> Entries supplied:
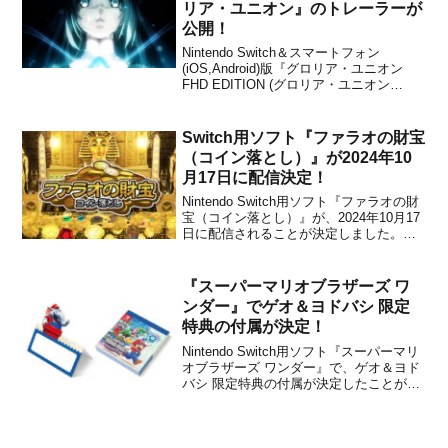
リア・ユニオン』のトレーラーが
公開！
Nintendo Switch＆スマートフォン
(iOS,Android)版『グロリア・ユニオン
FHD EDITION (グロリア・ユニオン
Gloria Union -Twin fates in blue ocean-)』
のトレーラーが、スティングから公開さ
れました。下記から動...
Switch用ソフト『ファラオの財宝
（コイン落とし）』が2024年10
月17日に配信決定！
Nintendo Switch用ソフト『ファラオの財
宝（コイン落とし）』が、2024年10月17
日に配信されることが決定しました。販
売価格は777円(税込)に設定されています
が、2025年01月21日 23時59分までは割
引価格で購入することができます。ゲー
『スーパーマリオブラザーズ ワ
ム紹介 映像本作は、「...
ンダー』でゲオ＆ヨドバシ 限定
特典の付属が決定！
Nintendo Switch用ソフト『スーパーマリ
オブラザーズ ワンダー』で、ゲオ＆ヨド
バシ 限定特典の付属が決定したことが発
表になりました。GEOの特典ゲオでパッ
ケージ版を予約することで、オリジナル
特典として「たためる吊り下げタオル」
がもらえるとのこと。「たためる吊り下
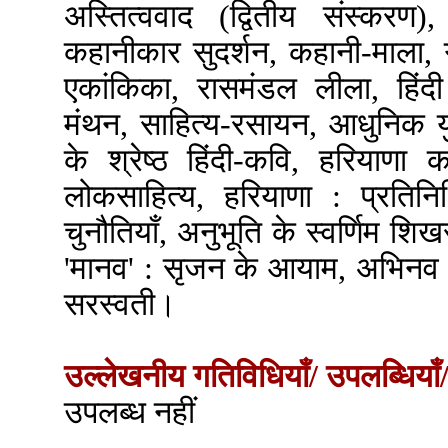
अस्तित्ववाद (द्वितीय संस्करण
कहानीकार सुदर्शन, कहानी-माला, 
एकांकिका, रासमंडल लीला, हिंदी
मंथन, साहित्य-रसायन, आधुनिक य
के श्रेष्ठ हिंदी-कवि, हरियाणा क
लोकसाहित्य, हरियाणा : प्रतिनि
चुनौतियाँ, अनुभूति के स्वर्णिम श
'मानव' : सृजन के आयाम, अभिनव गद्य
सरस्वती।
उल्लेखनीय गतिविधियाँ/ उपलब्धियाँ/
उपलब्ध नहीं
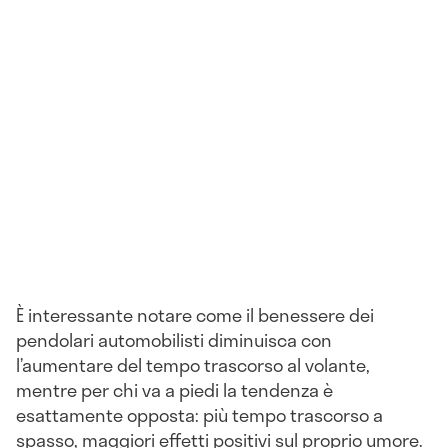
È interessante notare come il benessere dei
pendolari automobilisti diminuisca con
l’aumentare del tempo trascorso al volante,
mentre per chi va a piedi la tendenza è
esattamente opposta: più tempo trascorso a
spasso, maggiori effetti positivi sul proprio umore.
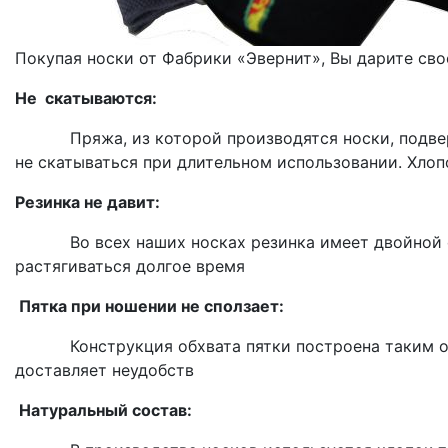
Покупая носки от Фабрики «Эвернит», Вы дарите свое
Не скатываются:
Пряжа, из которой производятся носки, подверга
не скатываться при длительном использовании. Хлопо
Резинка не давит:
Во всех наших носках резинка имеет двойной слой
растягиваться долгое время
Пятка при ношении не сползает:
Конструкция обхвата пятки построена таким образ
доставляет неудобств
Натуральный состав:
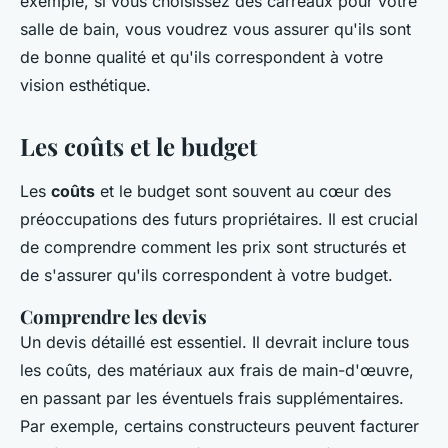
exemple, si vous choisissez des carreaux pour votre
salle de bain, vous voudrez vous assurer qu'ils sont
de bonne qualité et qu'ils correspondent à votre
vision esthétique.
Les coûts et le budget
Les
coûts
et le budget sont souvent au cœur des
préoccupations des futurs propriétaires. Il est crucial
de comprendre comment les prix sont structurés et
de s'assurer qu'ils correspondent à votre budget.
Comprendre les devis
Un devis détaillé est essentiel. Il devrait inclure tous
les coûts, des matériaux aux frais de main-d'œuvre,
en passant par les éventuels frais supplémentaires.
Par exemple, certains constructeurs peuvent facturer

---

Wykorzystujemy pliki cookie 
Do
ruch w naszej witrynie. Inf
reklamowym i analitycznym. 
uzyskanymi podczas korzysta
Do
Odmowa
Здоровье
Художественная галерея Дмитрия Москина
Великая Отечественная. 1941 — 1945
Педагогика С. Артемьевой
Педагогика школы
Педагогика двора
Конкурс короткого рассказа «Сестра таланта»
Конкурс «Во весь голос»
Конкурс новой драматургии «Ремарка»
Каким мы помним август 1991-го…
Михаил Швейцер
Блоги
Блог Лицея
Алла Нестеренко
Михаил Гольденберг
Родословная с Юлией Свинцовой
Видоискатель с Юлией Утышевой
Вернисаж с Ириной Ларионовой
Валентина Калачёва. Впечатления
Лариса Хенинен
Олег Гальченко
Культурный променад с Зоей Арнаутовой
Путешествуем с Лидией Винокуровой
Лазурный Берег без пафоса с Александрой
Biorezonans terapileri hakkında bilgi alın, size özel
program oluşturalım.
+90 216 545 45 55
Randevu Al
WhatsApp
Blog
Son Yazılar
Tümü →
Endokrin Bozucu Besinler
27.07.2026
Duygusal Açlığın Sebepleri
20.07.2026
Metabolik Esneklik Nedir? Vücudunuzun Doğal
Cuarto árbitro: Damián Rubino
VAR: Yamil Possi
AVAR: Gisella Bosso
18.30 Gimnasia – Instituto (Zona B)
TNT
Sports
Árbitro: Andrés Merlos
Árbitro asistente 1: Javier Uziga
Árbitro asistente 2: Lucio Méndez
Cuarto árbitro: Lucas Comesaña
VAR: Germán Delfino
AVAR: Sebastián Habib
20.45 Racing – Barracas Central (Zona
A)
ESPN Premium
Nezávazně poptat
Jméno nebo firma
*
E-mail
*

> Work to complete: Say how many lines of the listing above include the word "asistente", and give no other text.

> Expected output: 2